She has also been denied proper medical care in Evin Prison in Tehran, her mother, Masoumeh Nemati, told the Center for Human Rights in Iran (CHRI).
“Since last week (Daemi) has been experiencing severe blood pressure fluctuations, nausea, vomiting and stomach pains, but her frequent visits to the prison clinic have not made her any better,” Nemati told CHRI on April 30, 2017.
“One day Atena went to the prison clinic and there was only a male nurse there,” she said. “The nurse called the doctor on the phone and explained Atena’s problem. The doctor ordered an electrocardiogram (ECG), but the nurse refused because he said it was (religiously) forbidden to touch a woman.”
“Instead, he told Atena where to attach the sensors on her body,” she added. “The result was registered, but she can’t be sure if it was done correctly or not.”

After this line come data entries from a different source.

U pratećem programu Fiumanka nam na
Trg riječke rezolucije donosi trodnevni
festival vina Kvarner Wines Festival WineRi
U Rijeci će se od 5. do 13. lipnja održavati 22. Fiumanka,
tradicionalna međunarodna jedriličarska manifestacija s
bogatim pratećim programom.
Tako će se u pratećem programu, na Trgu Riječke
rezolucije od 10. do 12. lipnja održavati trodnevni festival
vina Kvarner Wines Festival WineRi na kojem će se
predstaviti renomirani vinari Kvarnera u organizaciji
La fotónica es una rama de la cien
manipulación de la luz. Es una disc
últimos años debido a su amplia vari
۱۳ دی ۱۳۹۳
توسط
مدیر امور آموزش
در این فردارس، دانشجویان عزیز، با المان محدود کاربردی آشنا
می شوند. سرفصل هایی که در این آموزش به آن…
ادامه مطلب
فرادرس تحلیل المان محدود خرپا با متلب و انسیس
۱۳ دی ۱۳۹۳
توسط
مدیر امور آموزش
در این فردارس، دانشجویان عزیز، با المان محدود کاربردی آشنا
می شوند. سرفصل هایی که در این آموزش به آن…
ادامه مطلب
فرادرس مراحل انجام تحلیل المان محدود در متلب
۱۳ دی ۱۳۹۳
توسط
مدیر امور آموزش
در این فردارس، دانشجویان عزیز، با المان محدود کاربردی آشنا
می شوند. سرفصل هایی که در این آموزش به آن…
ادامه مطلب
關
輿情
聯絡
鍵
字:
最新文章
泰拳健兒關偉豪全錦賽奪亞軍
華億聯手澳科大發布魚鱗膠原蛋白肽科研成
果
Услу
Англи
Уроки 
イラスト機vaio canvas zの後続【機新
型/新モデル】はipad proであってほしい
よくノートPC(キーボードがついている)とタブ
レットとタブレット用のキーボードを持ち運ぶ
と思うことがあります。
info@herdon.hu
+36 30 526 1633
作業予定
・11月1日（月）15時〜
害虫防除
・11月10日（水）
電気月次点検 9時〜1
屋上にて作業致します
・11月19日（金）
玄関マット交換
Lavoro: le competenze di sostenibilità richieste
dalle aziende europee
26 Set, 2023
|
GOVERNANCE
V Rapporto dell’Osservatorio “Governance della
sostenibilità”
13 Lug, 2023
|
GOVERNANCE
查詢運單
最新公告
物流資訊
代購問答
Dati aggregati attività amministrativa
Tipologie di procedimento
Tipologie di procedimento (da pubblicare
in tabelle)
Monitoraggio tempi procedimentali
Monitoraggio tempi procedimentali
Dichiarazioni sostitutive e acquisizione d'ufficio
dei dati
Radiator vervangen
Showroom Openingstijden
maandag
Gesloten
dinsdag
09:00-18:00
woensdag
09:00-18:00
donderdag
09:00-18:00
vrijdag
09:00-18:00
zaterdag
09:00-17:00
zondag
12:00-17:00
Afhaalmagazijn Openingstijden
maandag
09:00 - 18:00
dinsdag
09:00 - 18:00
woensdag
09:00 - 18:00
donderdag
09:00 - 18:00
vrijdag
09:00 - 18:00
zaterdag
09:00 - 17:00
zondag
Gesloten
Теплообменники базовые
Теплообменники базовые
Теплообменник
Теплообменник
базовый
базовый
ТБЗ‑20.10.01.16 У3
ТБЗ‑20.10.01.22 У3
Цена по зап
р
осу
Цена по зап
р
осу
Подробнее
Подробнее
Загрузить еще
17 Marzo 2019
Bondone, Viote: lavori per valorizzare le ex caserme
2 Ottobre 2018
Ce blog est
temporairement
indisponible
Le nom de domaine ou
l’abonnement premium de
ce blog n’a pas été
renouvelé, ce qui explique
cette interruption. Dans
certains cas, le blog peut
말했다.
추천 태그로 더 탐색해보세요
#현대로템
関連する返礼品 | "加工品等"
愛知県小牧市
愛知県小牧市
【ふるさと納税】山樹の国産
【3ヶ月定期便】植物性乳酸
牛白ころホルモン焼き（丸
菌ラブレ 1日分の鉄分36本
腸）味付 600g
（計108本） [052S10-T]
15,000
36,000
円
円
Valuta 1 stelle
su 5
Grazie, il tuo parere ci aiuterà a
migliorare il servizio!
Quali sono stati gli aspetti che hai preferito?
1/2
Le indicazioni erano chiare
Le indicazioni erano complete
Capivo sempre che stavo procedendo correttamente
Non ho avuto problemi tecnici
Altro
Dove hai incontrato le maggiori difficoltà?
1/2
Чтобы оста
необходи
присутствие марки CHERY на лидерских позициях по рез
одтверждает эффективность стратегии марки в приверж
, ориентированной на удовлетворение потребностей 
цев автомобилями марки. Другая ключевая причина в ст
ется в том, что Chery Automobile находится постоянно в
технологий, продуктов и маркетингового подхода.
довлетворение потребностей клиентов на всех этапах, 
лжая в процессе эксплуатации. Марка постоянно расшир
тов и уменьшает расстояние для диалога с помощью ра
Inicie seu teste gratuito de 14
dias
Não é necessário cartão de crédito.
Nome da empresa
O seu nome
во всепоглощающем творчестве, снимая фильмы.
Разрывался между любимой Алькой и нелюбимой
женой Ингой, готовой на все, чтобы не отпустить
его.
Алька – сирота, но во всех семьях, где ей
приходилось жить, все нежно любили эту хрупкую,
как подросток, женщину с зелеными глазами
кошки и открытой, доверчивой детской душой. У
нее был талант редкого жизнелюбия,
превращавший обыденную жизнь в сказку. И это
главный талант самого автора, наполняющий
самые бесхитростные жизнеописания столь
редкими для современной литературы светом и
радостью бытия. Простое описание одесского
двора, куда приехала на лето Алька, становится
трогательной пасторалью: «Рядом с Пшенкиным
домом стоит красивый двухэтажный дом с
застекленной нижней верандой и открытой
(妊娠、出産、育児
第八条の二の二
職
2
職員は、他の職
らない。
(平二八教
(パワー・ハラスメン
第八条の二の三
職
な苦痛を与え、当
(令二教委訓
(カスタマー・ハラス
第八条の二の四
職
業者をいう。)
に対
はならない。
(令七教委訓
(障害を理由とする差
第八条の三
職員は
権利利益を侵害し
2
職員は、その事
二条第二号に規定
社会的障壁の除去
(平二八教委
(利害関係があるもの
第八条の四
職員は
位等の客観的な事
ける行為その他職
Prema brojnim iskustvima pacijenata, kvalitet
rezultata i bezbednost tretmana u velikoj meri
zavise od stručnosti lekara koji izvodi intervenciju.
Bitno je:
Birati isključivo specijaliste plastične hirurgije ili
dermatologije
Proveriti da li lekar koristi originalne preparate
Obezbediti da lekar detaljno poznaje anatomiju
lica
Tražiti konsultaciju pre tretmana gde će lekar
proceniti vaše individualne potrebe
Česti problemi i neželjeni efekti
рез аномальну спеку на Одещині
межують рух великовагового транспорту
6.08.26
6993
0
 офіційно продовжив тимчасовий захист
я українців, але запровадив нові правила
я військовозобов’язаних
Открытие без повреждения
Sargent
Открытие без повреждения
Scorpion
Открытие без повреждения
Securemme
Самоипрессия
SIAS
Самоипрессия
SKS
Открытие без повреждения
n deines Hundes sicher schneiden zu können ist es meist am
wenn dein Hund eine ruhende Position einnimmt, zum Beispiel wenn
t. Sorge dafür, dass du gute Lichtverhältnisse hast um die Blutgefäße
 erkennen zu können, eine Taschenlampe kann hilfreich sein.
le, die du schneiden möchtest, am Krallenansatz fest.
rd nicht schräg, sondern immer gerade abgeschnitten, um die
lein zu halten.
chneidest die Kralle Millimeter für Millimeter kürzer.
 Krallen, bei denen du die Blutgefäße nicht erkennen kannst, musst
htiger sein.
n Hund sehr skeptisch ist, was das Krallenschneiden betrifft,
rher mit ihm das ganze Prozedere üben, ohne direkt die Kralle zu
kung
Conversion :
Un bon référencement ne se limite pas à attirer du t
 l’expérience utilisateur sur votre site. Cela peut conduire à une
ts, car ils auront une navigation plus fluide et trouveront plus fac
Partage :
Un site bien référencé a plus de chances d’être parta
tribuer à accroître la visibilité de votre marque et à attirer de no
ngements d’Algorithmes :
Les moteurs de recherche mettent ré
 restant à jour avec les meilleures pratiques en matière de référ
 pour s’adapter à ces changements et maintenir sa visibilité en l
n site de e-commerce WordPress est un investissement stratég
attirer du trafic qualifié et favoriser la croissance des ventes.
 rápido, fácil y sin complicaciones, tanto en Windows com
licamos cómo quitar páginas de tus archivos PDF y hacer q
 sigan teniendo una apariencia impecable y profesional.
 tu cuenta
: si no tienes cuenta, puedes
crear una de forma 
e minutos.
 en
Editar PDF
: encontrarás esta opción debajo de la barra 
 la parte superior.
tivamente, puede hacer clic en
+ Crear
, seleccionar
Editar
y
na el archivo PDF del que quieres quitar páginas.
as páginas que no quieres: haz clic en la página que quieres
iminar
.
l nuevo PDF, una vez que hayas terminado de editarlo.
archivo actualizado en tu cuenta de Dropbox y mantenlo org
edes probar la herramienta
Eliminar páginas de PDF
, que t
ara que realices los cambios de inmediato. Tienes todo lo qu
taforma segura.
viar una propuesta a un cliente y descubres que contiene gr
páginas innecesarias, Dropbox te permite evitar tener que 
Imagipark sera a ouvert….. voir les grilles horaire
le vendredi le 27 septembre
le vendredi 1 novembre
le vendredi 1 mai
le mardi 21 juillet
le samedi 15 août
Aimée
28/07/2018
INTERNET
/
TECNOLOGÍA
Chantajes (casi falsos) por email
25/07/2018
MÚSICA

Continued Nemati: “Every time Atena’s father went to the prosecutor’s office, the authorities insisted that she was being looked after and was fine. Finally, Atena confronted the director of the prison clinic and asked him why he was lying and giving false reports about her health. The director told my daughter he had no proof she was sick and said she was lying.”
“But in fact she has been suffering from a kidney infection for months, even before she went on a hunger strike, but the clinic did not report this to the prosecutor’s office,” said Nemati. “The clinic reports whatever it likes.”
Atena Daemi, 29, went on hunger strike on April 8 to protest the 91-day prison sentences issued to her and her two sisters for allegedly “insulting” Islamic Revolutionary Guard Corps’ (IRGC) agents and resisting arrest. Her sisters’ sentences have been suspended.
Daemi and her sisters, Onsieh and Hanieh, were sentenced after Daemi complained about the IRGC agents’ use of “excessive force” when they violently arrested her at her home while transporting her to Evin Prison on November 26, 2016.
In March 2017, Daemi and her sisters were convicted of “resisting agents carrying out their duty” and “insulting agents while on duty.”
Daemi’s sentence was added to the seven-year prison sentence she is currently serving for meeting the families of political prisoners, criticizing the Islamic Republic on Facebook, and condemning the mass executions of political prisoners in 1988.
“I would rather die than be a slave to tyranny,” wrote Daemi in April 2017 in a letter to judicial authorities announcing her hunger strike against the sentences issued to her and her sisters.
“I will not let the security agencies trample their own laws and abuse our families as a means of psychological torture to create a climate of fear,” she said.
The judiciary has not investigated Daemi’s complaint about the IRGC’s use of excessive force.
After visiting her daughter in prison on April 16, Nemati wrote a letter calling on the world to pay attention to her daughter’s plight.
“The authorities are not paying any attention (to Atena’s hunger strike),” she wrote. “They are very busy with election slogans (before the May 19 elections) and can’t hear the voice of her worried mother or sad father.”
“So, I am turning to the world, international organizations, defenders of children and human rights and all the media to be the voice of my Atena,” she said.